Mike Williams scoring 51 points against Austin Peay in 1972 stood out to Utley. That was the second-best individual scoring game in KWC history. "Mike Williams was a shooting machine, and an all-around good guy," Utley said.

A conversation about great KWC players can't be had without putting Corey Crowder high on any list for versatility. Crowder finished his career as the Panthers' all-team leading scorer with 2,282 points.

"He played very unselfish," Utley said. "He could get it done." Crowder played on the 1990 national championship team, was a national player of the year, and averaged 19.8 points a game over 118 games.

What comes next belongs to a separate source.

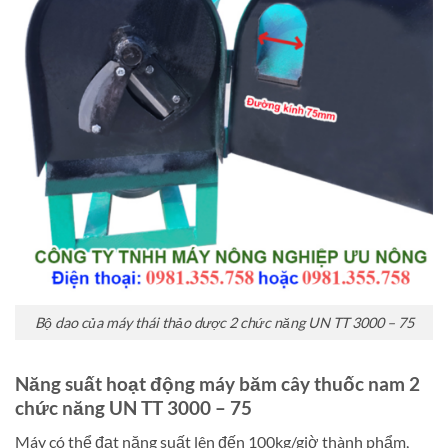
Bộ dao của máy thái thảo dược 2 chức năng UN TT 3000 – 75
Năng suất hoạt động máy băm cây thuốc nam 2
chức năng UN TT 3000 – 75
Máy có thể đạt năng suất lên đến 100kg/giờ thành phẩm,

On that same level would be George Tinsley and Dallas Thornton, who are fifth and sixth on the KWC all-time scoring list. Tinsley was a standout on the '66, '68, '69 national championship teams. Thornton was on the' 66 and '68 national champions.

Favorites locally were Drake and Higgs, who played from 1980-84. Higgs is the second all-time leading scorer for KWC (2,228). Drake is the all-time steals leader (252), second all-time assist leader (458). "What a coup that was to get them to stay here, they were outstanding," Utley said.

Williams' and Garcia's games spoke for themselves, Utley said.

"I never saw King Kelly Coleman play at KWC," Utley said. "He left after his junior year and I came here the year after. The best one-year player I saw at KWC was Mike Redd, who was Mr. Basketball at Seneca and played with Wes Unseld."